2. Storage Area Networks:
Using HDFS on a storage area network (SAN) functions much like DAS, but by using logical volumes in storage arrays – HDFS can’t tell the difference and they still appear as locally attached disks. What makes SANs different from DAS is that with SANs, instead of storing data on a direct attached disk, data is in one or more arrays attached to the data nodes through the SAN. Data storage looks like local storage and each array has its own cache, redundancy, and replication, and any node on a SAN can access any array volume.

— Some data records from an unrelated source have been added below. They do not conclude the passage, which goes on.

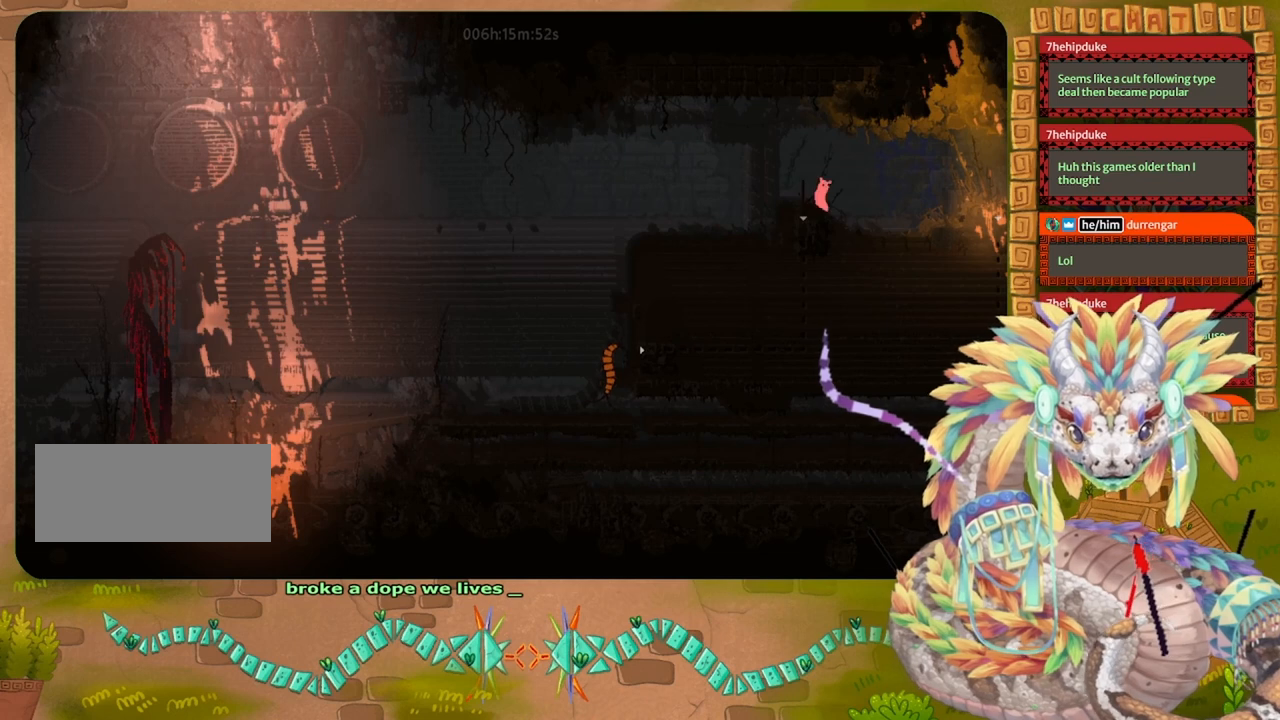
{"keys": ["down"], "events": [[33, "left", "down"], [200, "down", "down"], [267, "left", "up"]]}
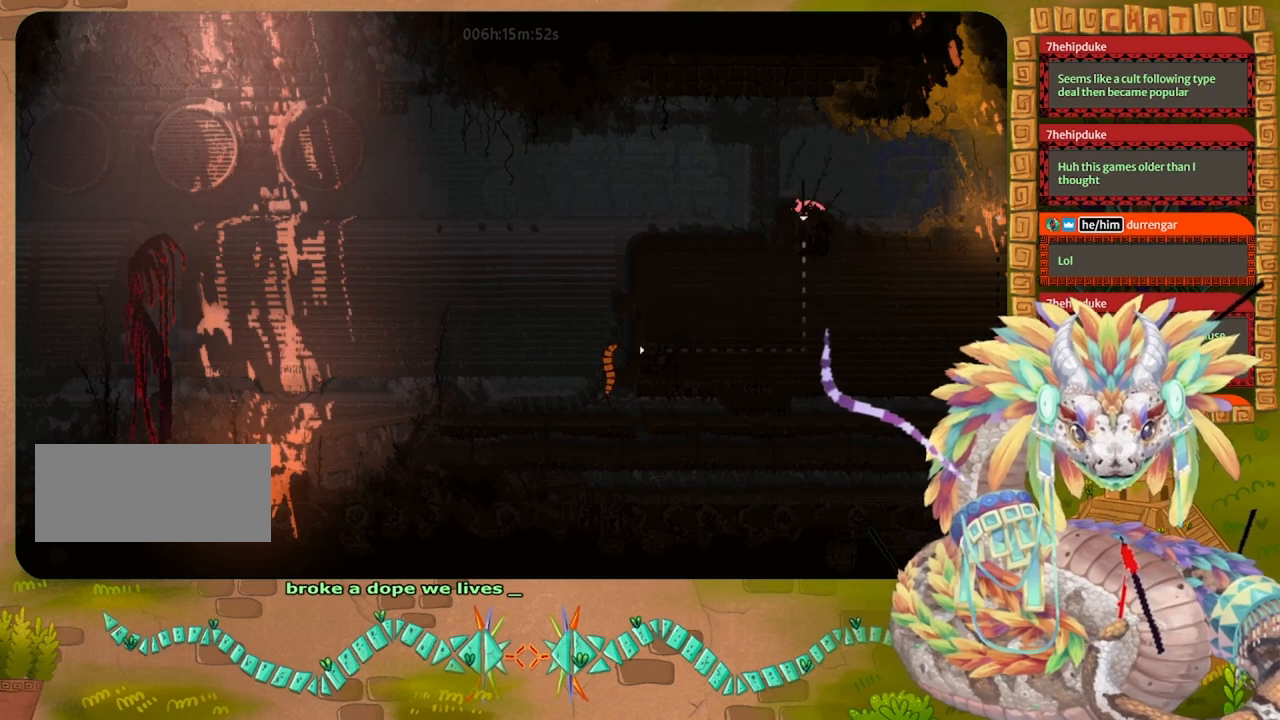
{"keys": ["down"], "events": []}
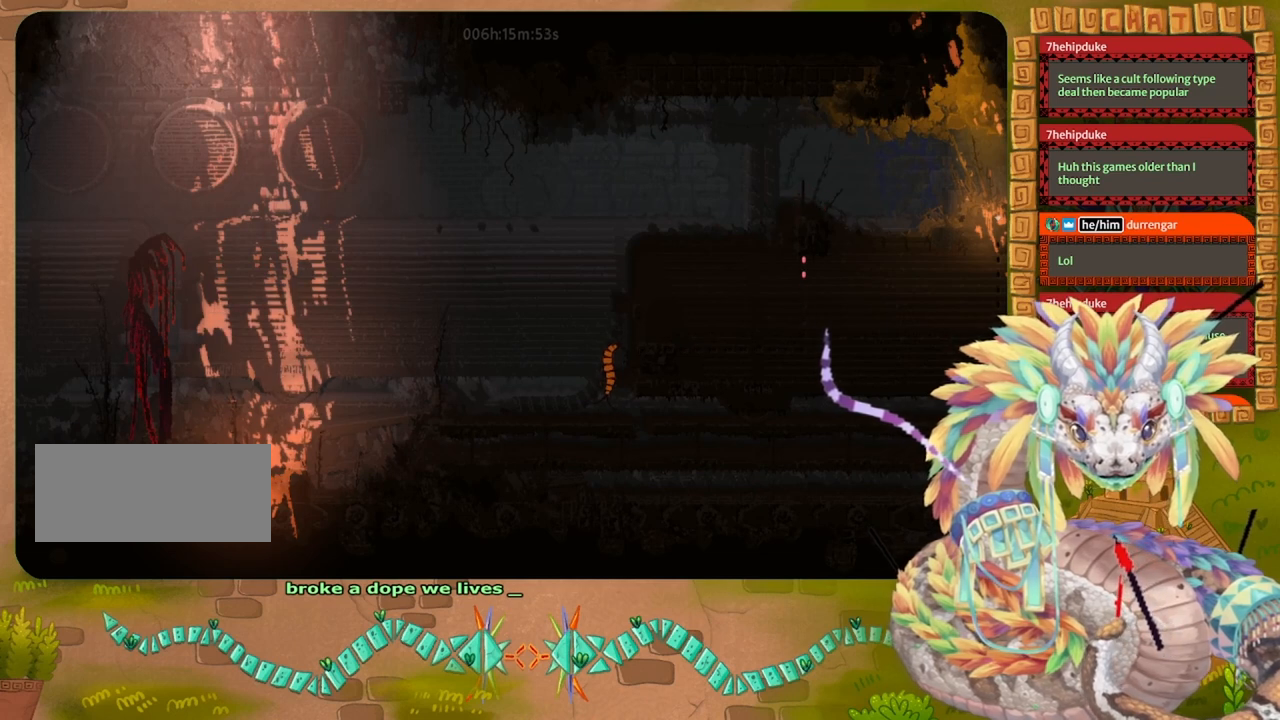
{"keys": ["down"], "events": []}
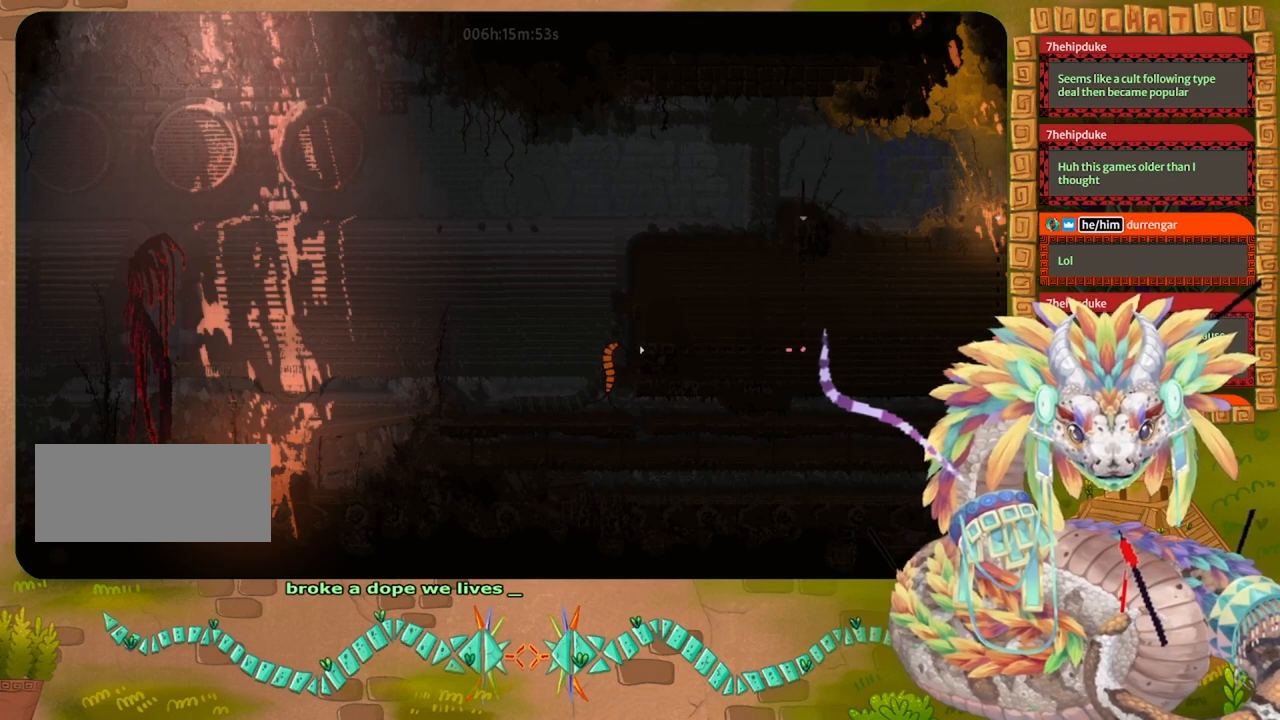
{"keys": ["down"], "events": []}
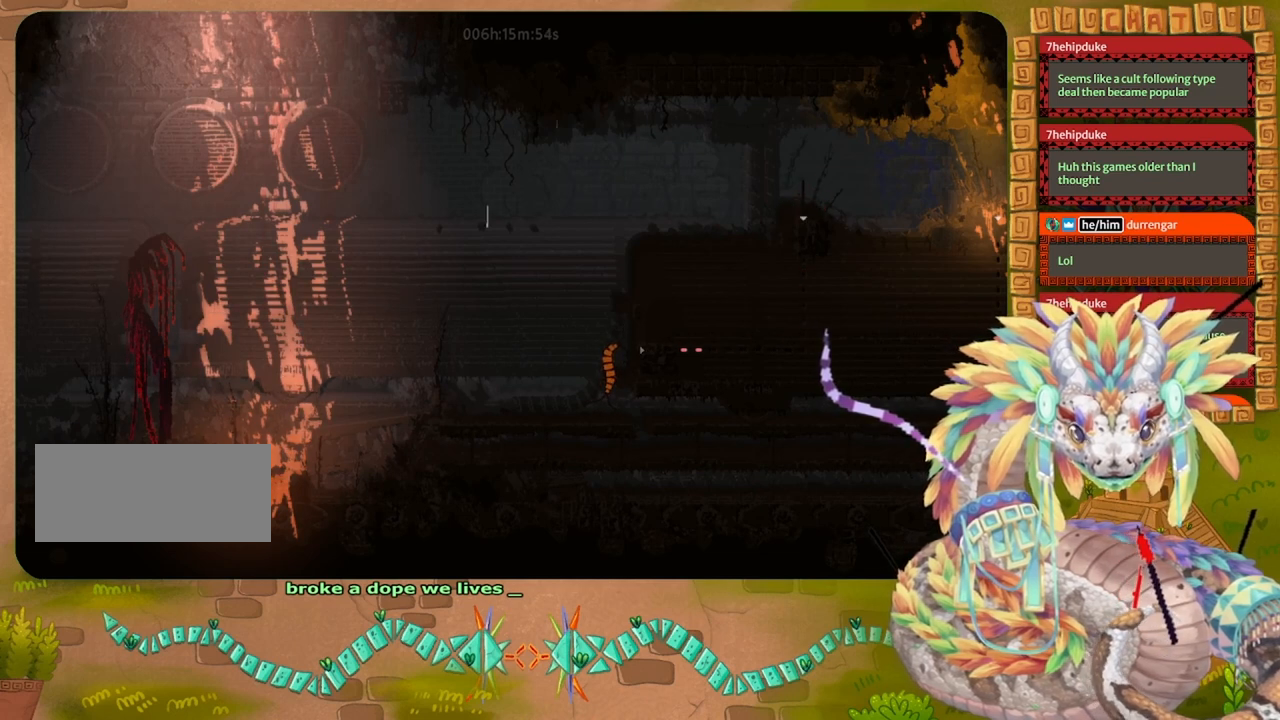
{"keys": [], "events": [[133, "down", "up"]]}
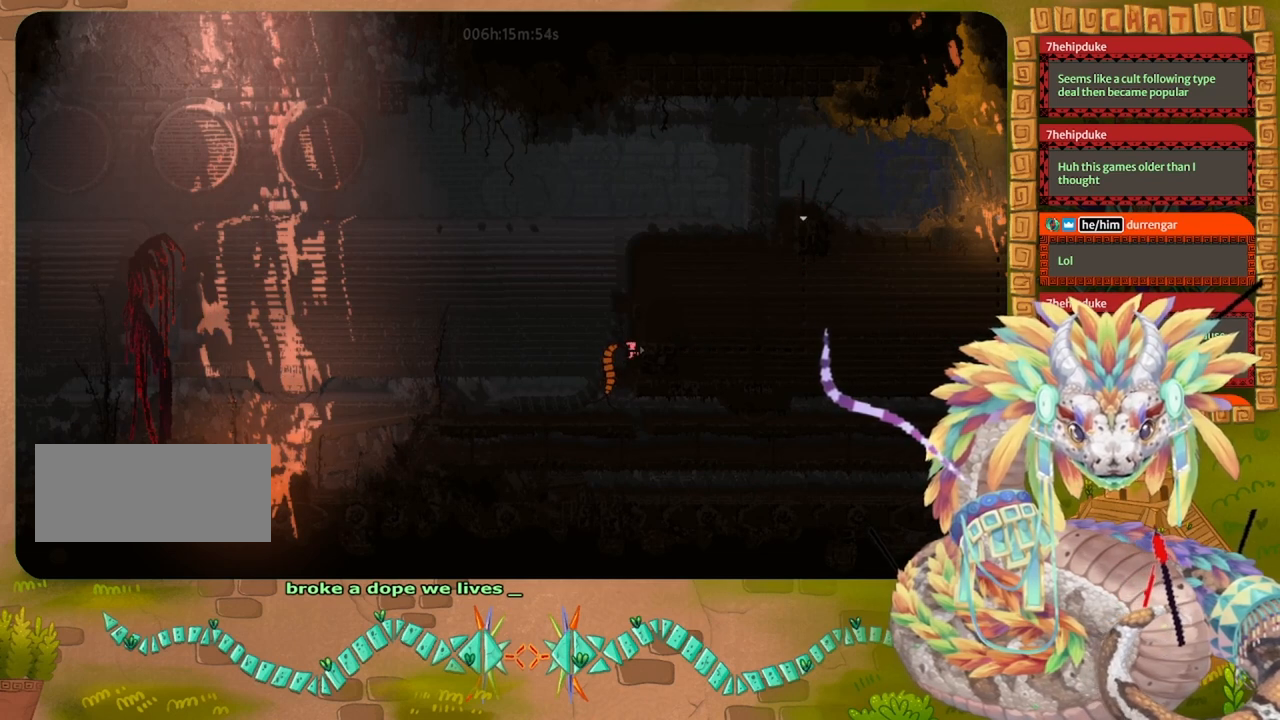
{"keys": ["right"], "events": [[267, "left", "down"], [467, "left", "up"], [467, "right", "down"]]}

3. Network Attached Storage:
Scale-out or clustered network attached storage (NAS) is ideal for big data since the storage architecture can be expanded as needed. With scale out (as opposed to scale up) new hardware can be added and configured to use resources more efficiently. This saves from having to buy massive arrays and hope they are big enough down the road.
4. Object storage:
One of the challenges with clustered NAS is the system becomes unwieldy as you add more files because NAS relies on traditional, tree-like file systems. Object storage applies a flat data structure, assigning a unique identifier to each file and indexing the data and its location so it can handle more data objects than a hierarchical structure. Object-based storage can expand file counts into the billions and can scale geographically.
5. Cloud storage:
The elasticity of the cloud makes it ideal for big data applications. Hadoop clusters put a heavy load on storage and cloud storage performance is usually inadequate for big data analytics, although many vendors are finding ways to address that problem. Cloud capabilities for big data support will vary with each vendor, but while analytics in the cloud may be challenging, the extensible data storage capacity is certainly there. Virtualization infrastructures can address most of these issues by abstracting data storage and providing a heterogeneous resource.
No one storage solution can suit every big data application. However, if you understand how to balance these five big data storage strategies, you will be able to create a balanced big data infrastructure that delivers both performance and scalability.